## TASK TO CARRY OUT
What lines in the records include the string "Faulkner"? Return each one.

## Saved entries
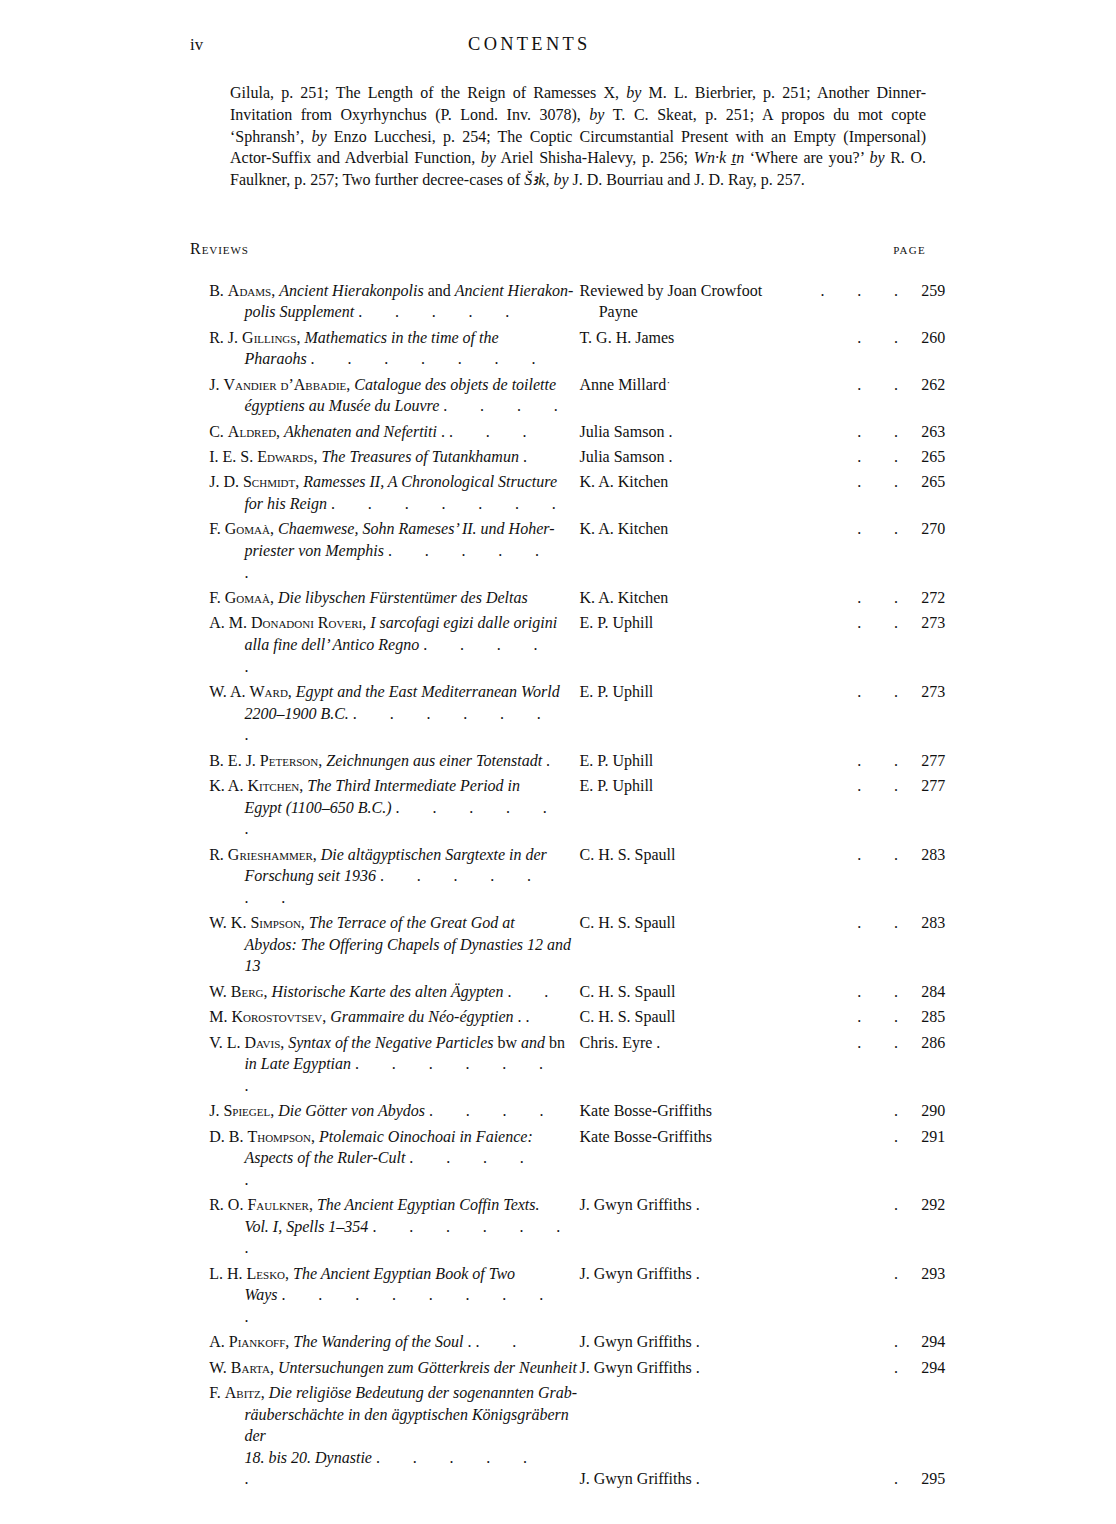iv
CONTENTS
Gilula, p. 251; The Length of the Reign of Ramesses X, by M. L. Bierbrier, p. 251; Another Dinner-Invitation from Oxyrhynchus (P. Lond. Inv. 3078), by T. C. Skeat, p. 251; A propos du mot copte ‘Sphransh’, by Enzo Lucchesi, p. 254; The Coptic Circumstantial Present with an Empty (Impersonal) Actor-Suffix and Adverbial Function, by Ariel Shisha-Halevy, p. 256; Wn·k ṯn ‘Where are you?’ by R. O. Faulkner, p. 257; Two further decree-cases of Šꜣk, by J. D. Bourriau and J. D. Ray, p. 257.
Reviews page
| B. Adams , Ancient Hierakonpolis and Ancient Hierakon- polis Supplement . . . . . | Reviewed by Joan Crowfoot Payne | . . . 259 |
| R. J. Gillings , Mathematics in the time of the Pharaohs . . . . . . . | T. G. H. James | . . 260 |
| J. Vandier d’Abbadie , Catalogue des objets de toilette égyptiens au Musée du Louvre . . . . | Anne Millard ˙ | . . 262 |
| C. Aldred , Akhenaten and Nefertiti . . . . | Julia Samson . | . . 263 |
| I. E. S. Edwards , The Treasures of Tutankhamun . | Julia Samson . | . . 265 |
| J. D. Schmidt , Ramesses II, A Chronological Structure for his Reign . . . . . . . | K. A. Kitchen | . . 265 |
| F. Gomaà , Chaemwese, Sohn Rameses’ II. und Hoher- priester von Memphis . . . . . . | K. A. Kitchen | . . 270 |
| F. Gomaà , Die libyschen Fürstentümer des Deltas | K. A. Kitchen | . . 272 |
| A. M. Donadoni Roveri , I sarcofagi egizi dalle origini alla fine dell’ Antico Regno . . . . . | E. P. Uphill | . . 273 |
| W. A. Ward , Egypt and the East Mediterranean World 2200–1900 B.C. . . . . . . . | E. P. Uphill | . . 273 |
| B. E. J. Peterson , Zeichnungen aus einer Totenstadt . | E. P. Uphill | . . 277 |
| K. A. Kitchen , The Third Intermediate Period in Egypt (1100–650 B.C.) . . . . . . | E. P. Uphill | . . 277 |
| R. Grieshammer , Die altägyptischen Sargtexte in der Forschung seit 1936 . . . . . . . | C. H. S. Spaull | . . 283 |
| W. K. Simpson , The Terrace of the Great God at Abydos: The Offering Chapels of Dynasties 12 and 13 | C. H. S. Spaull | . . 283 |
| W. Berg , Historische Karte des alten Ägypten . . | C. H. S. Spaull | . . 284 |
| M. Korostovtsev , Grammaire du Néo-égyptien . . | C. H. S. Spaull | . . 285 |
| V. L. Davis , Syntax of the Negative Particles bw and bn in Late Egyptian . . . . . . . | Chris. Eyre . | . . 286 |
| J. Spiegel , Die Götter von Abydos . . . . | Kate Bosse-Griffiths | . 290 |
| D. B. Thompson , Ptolemaic Oinochoai in Faience: Aspects of the Ruler-Cult . . . . . | Kate Bosse-Griffiths | . 291 |
| R. O. Faulkner , The Ancient Egyptian Coffin Texts. Vol. I, Spells 1–354 . . . . . . . | J. Gwyn Griffiths . | . 292 |
| L. H. Lesko , The Ancient Egyptian Book of Two Ways . . . . . . . . . | J. Gwyn Griffiths . | . 293 |
| A. Piankoff , The Wandering of the Soul . . . | J. Gwyn Griffiths . | . 294 |
| W. Barta , Untersuchungen zum Götterkreis der Neunheit | J. Gwyn Griffiths . | . 294 |
| F. Abitz , Die religiöse Bedeutung der sogenannten Grab- räuberschächte in den ägyptischen Königsgräbern der 18. bis 20. Dynastie . . . . . . | J. Gwyn Griffiths . | . 295 |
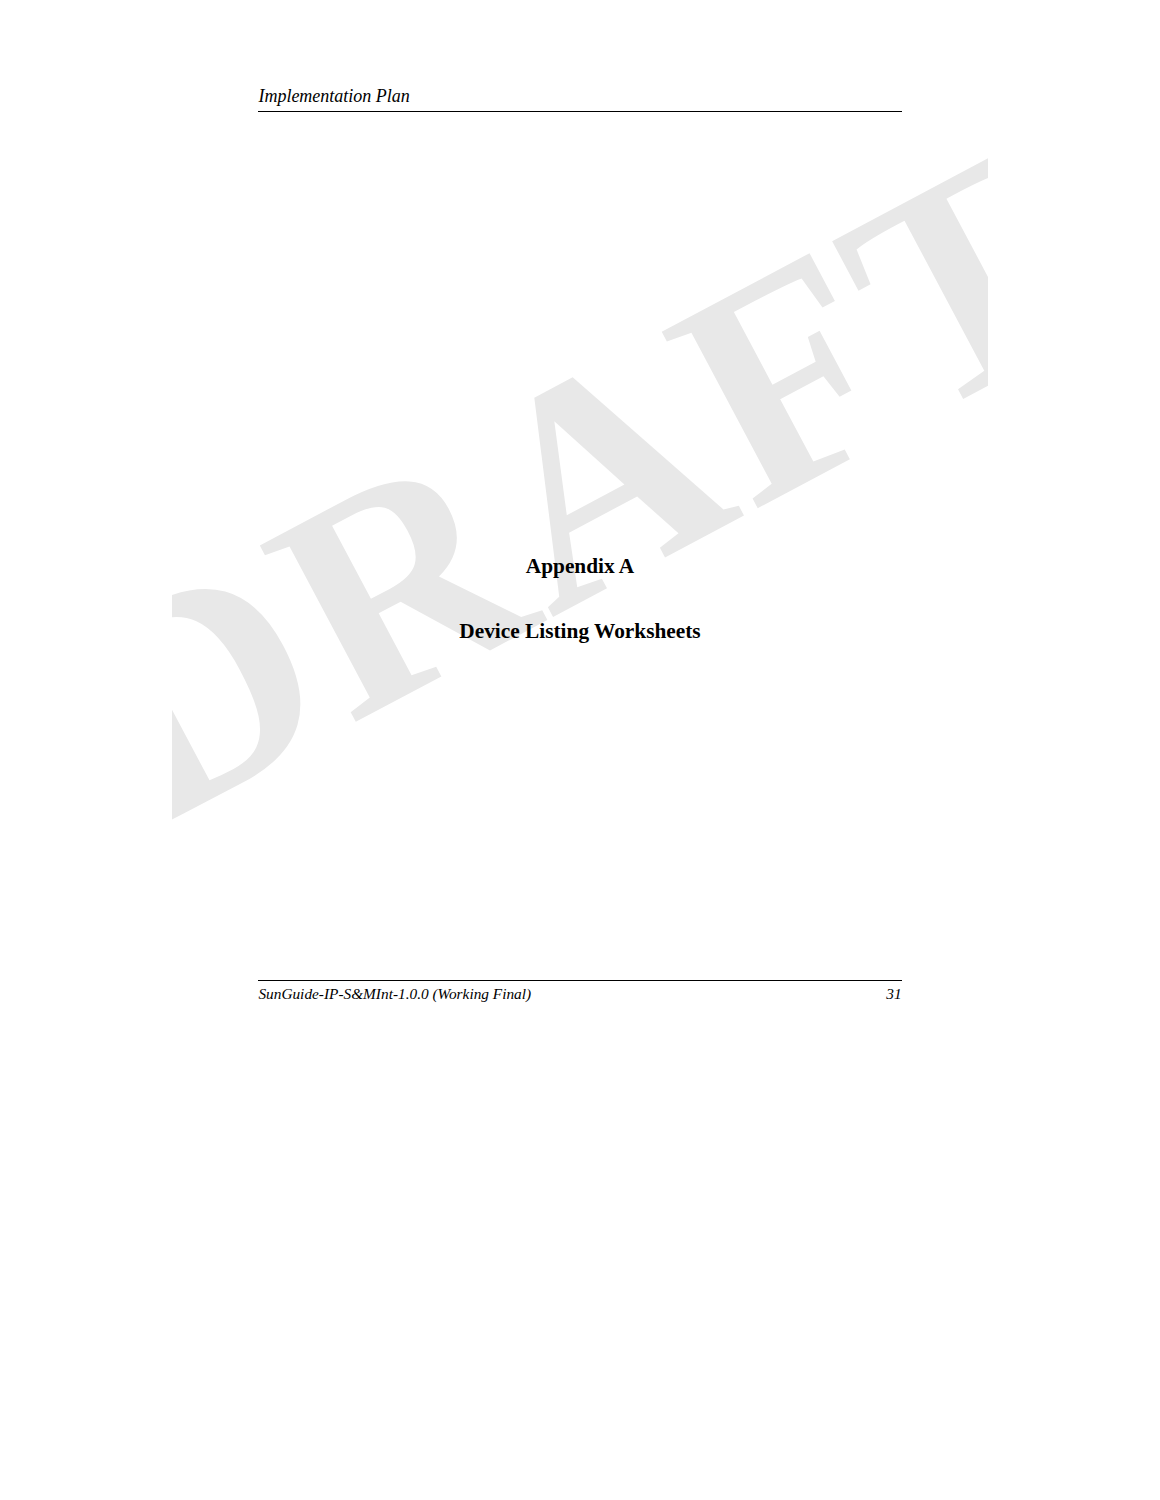Implementation Plan
DRAFT
Appendix A
Device Listing Worksheets
SunGuide-IP-S&MInt-1.0.0 (Working Final) 31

## SOLUTION TO THE PROBLEM
Gilula, p. 251; The Length of the Reign of Ramesses X, by M. L. Bierbrier, p. 251; Another Dinner-Invitation from Oxyrhynchus (P. Lond. Inv. 3078), by T. C. Skeat, p. 251; A propos du mot copte ‘Sphransh’, by Enzo Lucchesi, p. 254; The Coptic Circumstantial Present with an Empty (Impersonal) Actor-Suffix and Adverbial Function, by Ariel Shisha-Halevy, p. 256; Wn·k ṯn ‘Where are you?’ by R. O. Faulkner, p. 257; Two further decree-cases of Šꜣk, by J. D. Bourriau and J. D. Ray, p. 257.
| R. O. Faulkner , The Ancient Egyptian Coffin Texts. Vol. I, Spells 1–354 . . . . . . . | J. Gwyn Griffiths . | . 292 |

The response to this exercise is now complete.